TODO(bdarnell): clean up this crufty interface; it was extracted verbatim from the non-abstracted code.
func SenderTransportFactory ¶
func SenderTransportFactory(tracer opentracing.Tracer, sender client.Sender) TransportFactory
SenderTransportFactory wraps a client.Sender for use as a KV Transport. This is useful for tests that want to use DistSender without a full RPC stack.
type TxnCoordSender ¶
type TxnCoordSender struct { log.AmbientContext // contains filtered or unexported fields }
A TxnCoordSender is an implementation of client.Sender which wraps a lower-level Sender (either a storage.Stores or a DistSender) to which it sends commands. It acts as a man-in-the-middle, coordinating transaction state for clients. After a transaction is started, the TxnCoordSender starts asynchronously sending heartbeat messages to that transaction's txn record, to keep it live. It also keeps track of each written key or key range over the course of the transaction.

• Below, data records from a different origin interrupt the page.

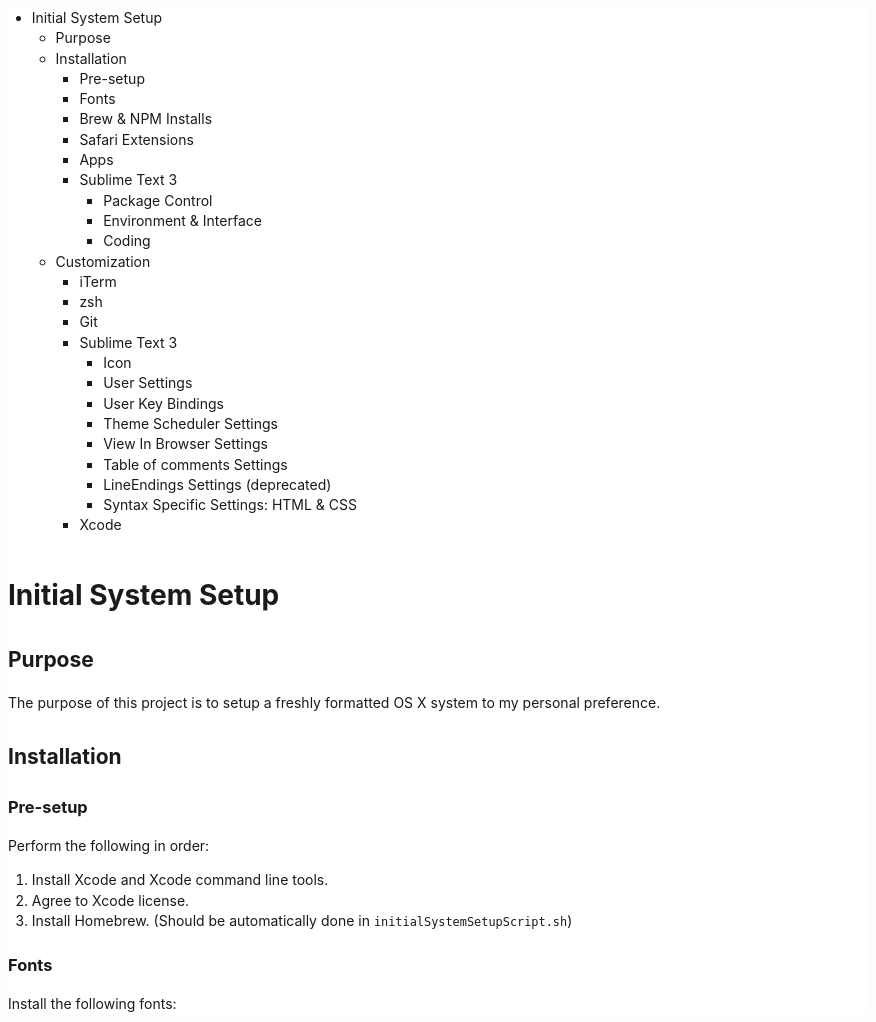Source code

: 

- Initial System Setup
	- Purpose
	- Installation
		- Pre-setup
		- Fonts
		- Brew & NPM Installs
		- Safari Extensions
		- Apps
		- Sublime Text 3
			- Package Control
			- Environment & Interface
			- Coding
	- Customization
		- iTerm
		- zsh
		- Git
		- Sublime Text 3
			- Icon
			- User Settings
			- User Key Bindings
			- Theme Scheduler Settings
			- View In Browser Settings
			- Table of comments Settings
			- LineEndings Settings \(deprecated\)
			- Syntax Specific Settings: HTML & CSS
		- Xcode




# Initial System Setup


## Purpose
The purpose of this project is to setup a freshly formatted OS X system to my personal preference.


## Installation


### Pre-setup
Perform the following in order:

1. Install Xcode and Xcode command line tools.
2. Agree to Xcode license.
3. Install Homebrew. (Should be automatically done in `initialSystemSetupScript.sh`)


### Fonts
Install the following fonts:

When the transaction is committed or aborted, it clears accumulated write intents for the transaction.
func NewTxnCoordSender ¶
func NewTxnCoordSender( ambient log.AmbientContext, wrapped client.Sender, clock *hlc.Clock, linearizable bool, stopper *stop.Stopper, txnMetrics TxnMetrics, ) *TxnCoordSender
NewTxnCoordSender creates a new TxnCoordSender for use from a KV distributed DB instance. ctx is the base context and is used for logs and traces when there isn't a more specific context available; it must have a Tracer set.
func (*TxnCoordSender) Send ¶
func (tc *TxnCoordSender) Send( ctx context.Context, ba roachpb.BatchRequest, ) (*roachpb.BatchResponse, *roachpb.Error)
Send implements the batch.Sender interface. If the request is part of a transaction, the TxnCoordSender adds the transaction to a map of active transactions and begins heartbeating it. Every subsequent request for the same transaction updates the lastUpdate timestamp to prevent live transactions from being considered abandoned and garbage collected. Read/write mutating requests have their key or key range added to the transaction's interval tree of key ranges for eventual cleanup via resolved write intents; they're tagged to an outgoing EndTransaction request, with the receiving replica in charge of resolving them.
type TxnMetrics ¶
type TxnMetrics struct { Aborts *metric.CounterWithRates Commits *metric.CounterWithRates Commits1PC *metric.CounterWithRates // Commits which finished in a single phase Abandons *metric.CounterWithRates Durations *metric.Histogram // Restarts is the number of times we had to restart the transaction. Restarts *metric.Histogram }
TxnMetrics holds all metrics relating to KV transactions.
func MakeTxnMetrics ¶
func MakeTxnMetrics(sampleInterval time.Duration) TxnMetrics
MakeTxnMetrics returns a TxnMetrics struct that contains metrics whose windowed portions retain data for approximately sampleInterval.